The perfect series to destroy your appetite.
I’e and his friend Kazu are taking the bus home from high school just like any other day. After they mysteriously pass out while aboard the bus, they wake up in a new bus full of dead bodies which are being transported into an underground facility utilizing butchered human meat for stomach-churning purposes. The place is run by dangerously powerful people serving an even more terrifying master.
Aligning themselves with other survivors, I’e and his new companions make it their mission to break out alive while being confronted with one nightmare after the other within the demonic facility. The truth of what’s truly going on underground is even more awful than they’re prepared to handle, however.

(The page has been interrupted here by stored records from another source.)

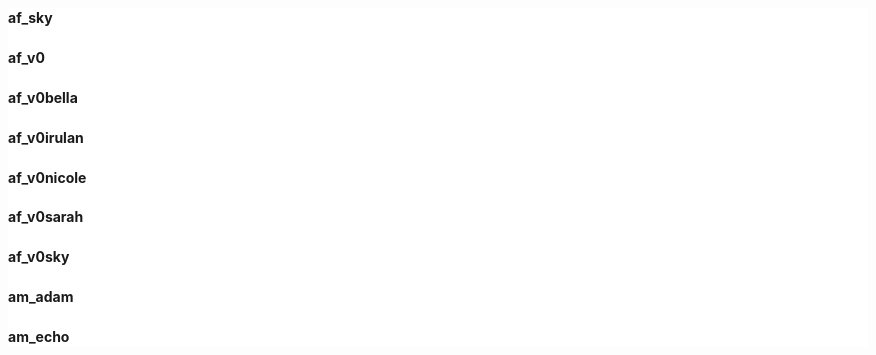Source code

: #### af_sky
<audio controls>
  <source src="samples/af_sky.mp3" type="audio/mpeg">
  Your browser does not support the audio element.
</audio>

#### af_v0
<audio controls>
  <source src="samples/af_v0.mp3" type="audio/mpeg">
  Your browser does not support the audio element.
</audio>

#### af_v0bella
<audio controls>
  <source src="samples/af_v0bella.mp3" type="audio/mpeg">
  Your browser does not support the audio element.
</audio>

#### af_v0irulan
<audio controls>
  <source src="samples/af_v0irulan.mp3" type="audio/mpeg">
  Your browser does not support the audio element.
</audio>

#### af_v0nicole
<audio controls>
  <source src="samples/af_v0nicole.mp3" type="audio/mpeg">
  Your browser does not support the audio element.
</audio>

#### af_v0sarah
<audio controls>
  <source src="samples/af_v0sarah.mp3" type="audio/mpeg">
  Your browser does not support the audio element.
</audio>

#### af_v0sky
<audio controls>
  <source src="samples/af_v0sky.mp3" type="audio/mpeg">
  Your browser does not support the audio element.
</audio>

#### am_adam
<audio controls>
  <source src="samples/am_adam.mp3" type="audio/mpeg">
  Your browser does not support the audio element.
</audio>

#### am_echo
<audio controls>
  <source src="samples/am_echo.mp3" type="audio/mpeg">
  Your browser does not support the audio element.
</audio>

Starving Anonymous starts off as a pure gross-out gore manga, but progresses into an insane science fiction psychological thriller with some genuinely fascinating characters and surprisingly emotional moments. Even through its weaker plot elements, the series keeps up a constant momentum of explicit horror, brutal action and bizarro nightmare fuel.

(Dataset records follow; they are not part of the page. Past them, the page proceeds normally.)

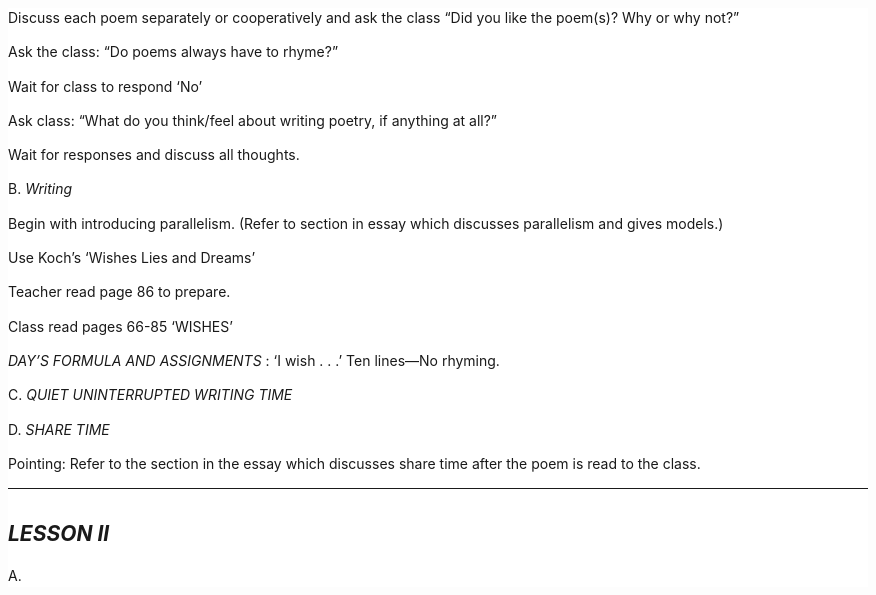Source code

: Discuss each poem separately or cooperatively and ask the class “Did you like the poem(s)? Why or why not?”
</p>
<p>
Ask the class: “Do poems always have to rhyme?”
</p>
<p>
Wait for class to respond ‘No’
</p>
<p>
Ask class: “What do you think/feel about writing poetry, if anything at all?”
</p>
<p>
Wait for responses and discuss all thoughts.
</p>
<p>
B.
<i>
Writing
</i>
</p>
<p>
Begin with introducing parallelism. (Refer to section in essay which discusses parallelism and gives models.)
</p>
<p>
Use Koch’s ‘Wishes Lies and Dreams’
</p>
<p>
Teacher read page 86 to prepare.
</p>
<p>
Class read pages 66-85 ‘WISHES’
</p>
<p>
<i>
DAY’S FORMULA AND ASSIGNMENTS
</i>
: ‘I wish . . .’ Ten lines—No rhyming.
</p>
<p>
C.
<i>
QUIET UNINTERRUPTED WRITING TIME
</i>
</p>
<p>
D.
<i>
SHARE TIME
</i>
</p>
<p>
Pointing: Refer to the section in the essay which discusses share time after the poem is read to the class.
</p>
<hr/>
<h2>
<i>
LESSON II
</i>
</h2>
A.
<i>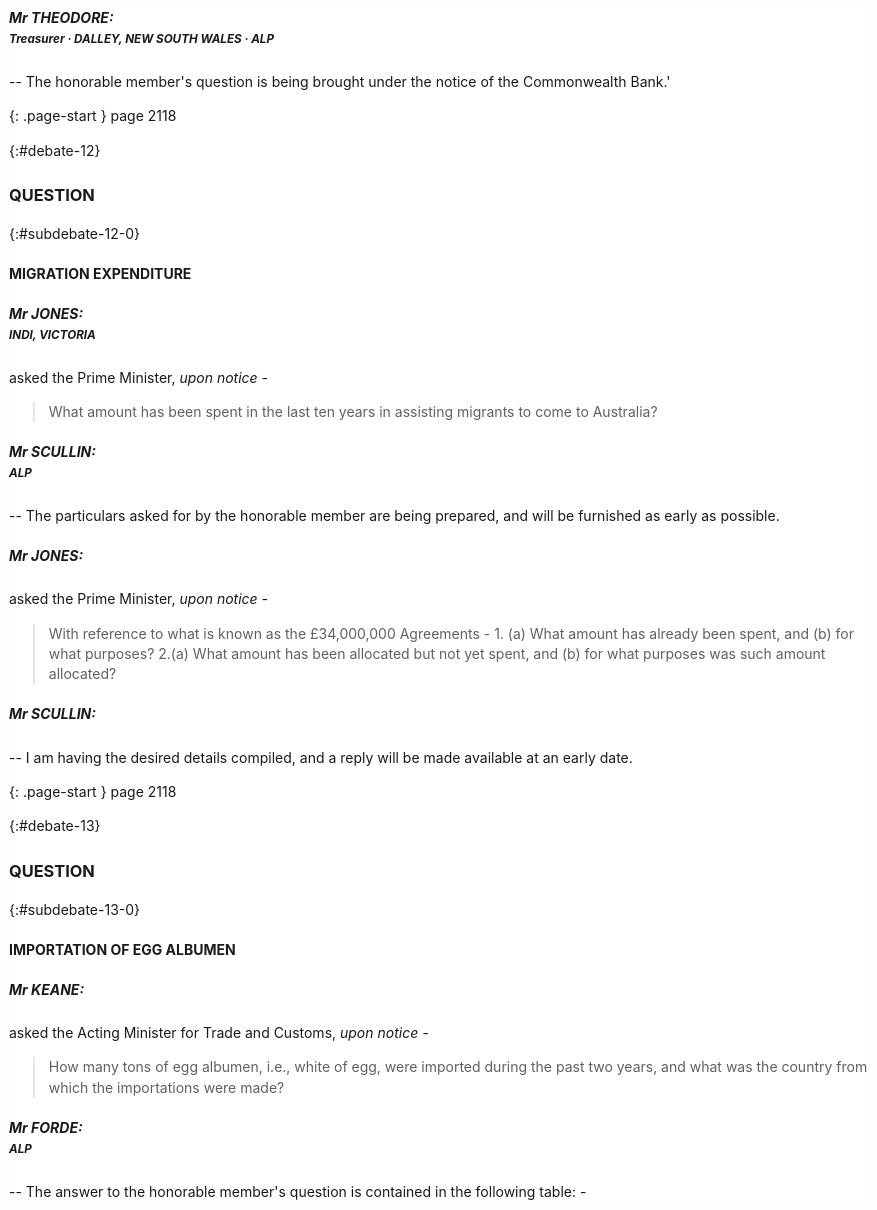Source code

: ##### Mr THEODORE:<br><small class="text-muted">Treasurer &middot; DALLEY, NEW SOUTH WALES &middot; ALP</small>

-- The honorable member's question is being brought under the notice of the Commonwealth Bank.' 

{: .page-start }
page 2118

{:#debate-12}
### QUESTION

{:#subdebate-12-0}
#### MIGRATION EXPENDITURE

##### Mr JONES:<br><small class="text-muted">INDI, VICTORIA</small>

asked the Prime Minister,  *upon notice -* 

  >What amount has been spent in the last ten years in assisting migrants to come to Australia? 

##### Mr SCULLIN:<br><small class="text-muted">ALP</small>

-- The particulars asked for by the honorable member are being prepared, and will be furnished as early as possible. 

##### Mr JONES:

asked the Prime Minister,  *upon notice -* 

  >With reference to what is known as the £34,000,000 Agreements - 1. (a) What amount has already been spent, and (b) for what purposes? 2.(a) What amount has been allocated but not yet spent, and (b) for what purposes was such amount allocated? 

##### Mr SCULLIN:

-- I am having the desired details compiled, and a reply will be made available at an early date. 

{: .page-start }
page 2118

{:#debate-13}
### QUESTION

{:#subdebate-13-0}
#### IMPORTATION OF EGG ALBUMEN

##### Mr KEANE:

asked the Acting Minister for Trade and Customs,  *upon notice -* 

  >How many tons of egg albumen, i.e., white of egg, were imported during the past two years, and what was the country from which the importations were made? 

##### Mr FORDE:<br><small class="text-muted">ALP</small>

-- The answer to the honorable member's question is contained in the following table: -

The villains are chilling, but the heroes aren’t exactly right in the head either. The two leading men Natsune and Yamabiki who support I’e with his escape are extremely disturbed while still being empathetic and very interesting. Natsume is a monstrous combat expert with a childlike understanding of the world while Yamabiki is a deranged genius whose morbid fascination with science often overrides his morality. The relationship between these crazy guys is what really brings the mystery, thrills and tension of the story to their full potential.

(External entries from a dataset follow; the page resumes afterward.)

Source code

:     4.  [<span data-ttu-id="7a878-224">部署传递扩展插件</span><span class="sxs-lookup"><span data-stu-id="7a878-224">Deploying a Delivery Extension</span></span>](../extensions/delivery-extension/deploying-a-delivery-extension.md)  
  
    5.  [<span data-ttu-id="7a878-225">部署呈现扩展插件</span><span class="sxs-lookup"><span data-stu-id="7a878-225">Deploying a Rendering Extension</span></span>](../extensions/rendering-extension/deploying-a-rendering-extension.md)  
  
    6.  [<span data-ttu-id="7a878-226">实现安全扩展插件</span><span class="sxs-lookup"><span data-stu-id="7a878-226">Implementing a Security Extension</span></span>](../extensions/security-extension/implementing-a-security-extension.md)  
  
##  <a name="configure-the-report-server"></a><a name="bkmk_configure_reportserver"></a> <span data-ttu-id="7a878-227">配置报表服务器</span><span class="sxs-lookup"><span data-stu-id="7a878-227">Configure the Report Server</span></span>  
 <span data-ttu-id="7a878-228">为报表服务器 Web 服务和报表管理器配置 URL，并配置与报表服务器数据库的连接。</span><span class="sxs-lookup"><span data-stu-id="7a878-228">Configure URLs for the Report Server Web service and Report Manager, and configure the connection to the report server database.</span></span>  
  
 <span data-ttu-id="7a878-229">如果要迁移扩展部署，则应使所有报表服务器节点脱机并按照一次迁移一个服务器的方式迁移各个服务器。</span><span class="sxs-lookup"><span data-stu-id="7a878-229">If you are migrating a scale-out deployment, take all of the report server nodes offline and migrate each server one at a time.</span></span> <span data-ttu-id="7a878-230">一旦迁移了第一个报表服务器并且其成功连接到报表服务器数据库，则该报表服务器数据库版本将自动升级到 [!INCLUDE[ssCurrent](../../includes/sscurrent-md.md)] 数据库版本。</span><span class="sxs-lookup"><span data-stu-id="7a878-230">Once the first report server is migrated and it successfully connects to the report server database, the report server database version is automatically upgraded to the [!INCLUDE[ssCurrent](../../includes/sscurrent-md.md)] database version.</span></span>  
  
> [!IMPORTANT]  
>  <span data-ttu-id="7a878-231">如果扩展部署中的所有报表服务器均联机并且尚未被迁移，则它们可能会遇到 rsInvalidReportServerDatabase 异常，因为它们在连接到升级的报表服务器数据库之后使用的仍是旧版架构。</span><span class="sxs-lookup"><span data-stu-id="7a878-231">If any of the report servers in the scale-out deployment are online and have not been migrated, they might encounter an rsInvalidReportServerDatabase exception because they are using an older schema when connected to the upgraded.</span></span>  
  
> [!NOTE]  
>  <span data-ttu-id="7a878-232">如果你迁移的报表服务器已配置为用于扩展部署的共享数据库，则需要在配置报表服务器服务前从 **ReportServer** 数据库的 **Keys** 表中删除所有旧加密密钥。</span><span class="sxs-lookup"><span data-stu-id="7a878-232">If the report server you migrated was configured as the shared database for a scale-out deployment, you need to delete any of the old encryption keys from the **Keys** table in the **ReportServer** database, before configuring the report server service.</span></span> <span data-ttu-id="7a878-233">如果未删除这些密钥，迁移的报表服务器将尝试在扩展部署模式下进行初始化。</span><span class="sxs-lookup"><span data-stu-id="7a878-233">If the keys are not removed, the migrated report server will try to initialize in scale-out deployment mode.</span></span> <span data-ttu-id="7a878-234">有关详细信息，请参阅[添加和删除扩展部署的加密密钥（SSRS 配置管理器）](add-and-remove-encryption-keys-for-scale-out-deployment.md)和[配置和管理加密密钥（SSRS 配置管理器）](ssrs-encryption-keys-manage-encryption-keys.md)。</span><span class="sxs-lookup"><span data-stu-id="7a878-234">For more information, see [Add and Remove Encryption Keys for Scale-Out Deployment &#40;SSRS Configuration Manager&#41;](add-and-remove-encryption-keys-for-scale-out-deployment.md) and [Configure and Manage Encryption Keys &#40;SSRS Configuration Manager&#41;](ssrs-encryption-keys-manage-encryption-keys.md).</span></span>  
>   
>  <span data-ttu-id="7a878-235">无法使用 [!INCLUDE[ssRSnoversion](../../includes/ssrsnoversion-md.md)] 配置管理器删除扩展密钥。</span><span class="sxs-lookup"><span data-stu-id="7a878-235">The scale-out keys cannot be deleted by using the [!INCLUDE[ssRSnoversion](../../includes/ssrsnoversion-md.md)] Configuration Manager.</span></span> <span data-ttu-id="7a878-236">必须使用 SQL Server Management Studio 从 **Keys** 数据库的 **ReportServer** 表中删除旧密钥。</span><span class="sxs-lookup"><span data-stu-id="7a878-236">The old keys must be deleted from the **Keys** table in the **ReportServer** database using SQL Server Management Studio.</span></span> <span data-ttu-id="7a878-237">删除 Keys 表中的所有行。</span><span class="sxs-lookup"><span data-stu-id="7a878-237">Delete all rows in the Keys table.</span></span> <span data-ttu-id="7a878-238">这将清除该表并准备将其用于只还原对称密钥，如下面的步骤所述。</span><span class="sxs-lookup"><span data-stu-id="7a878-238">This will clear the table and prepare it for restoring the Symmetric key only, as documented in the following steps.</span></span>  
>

There’s a few moments where the logic behind the facility and the reasoning behind the strange world-building is a bit iffy, but the ridiculousness of the plot and the strong character work is solid enough to make up for its shortcomings. There’s some harsh commentary about global warming, treatment toward livestock for meat consumption and the increase of health problems in the modern world due to the way our environment is treated and the garbage that’s put in our food every day.
The finale is also surprisingly emotional and satisfying, being ambiguous enough to leave some of the darker themes up to the imagination.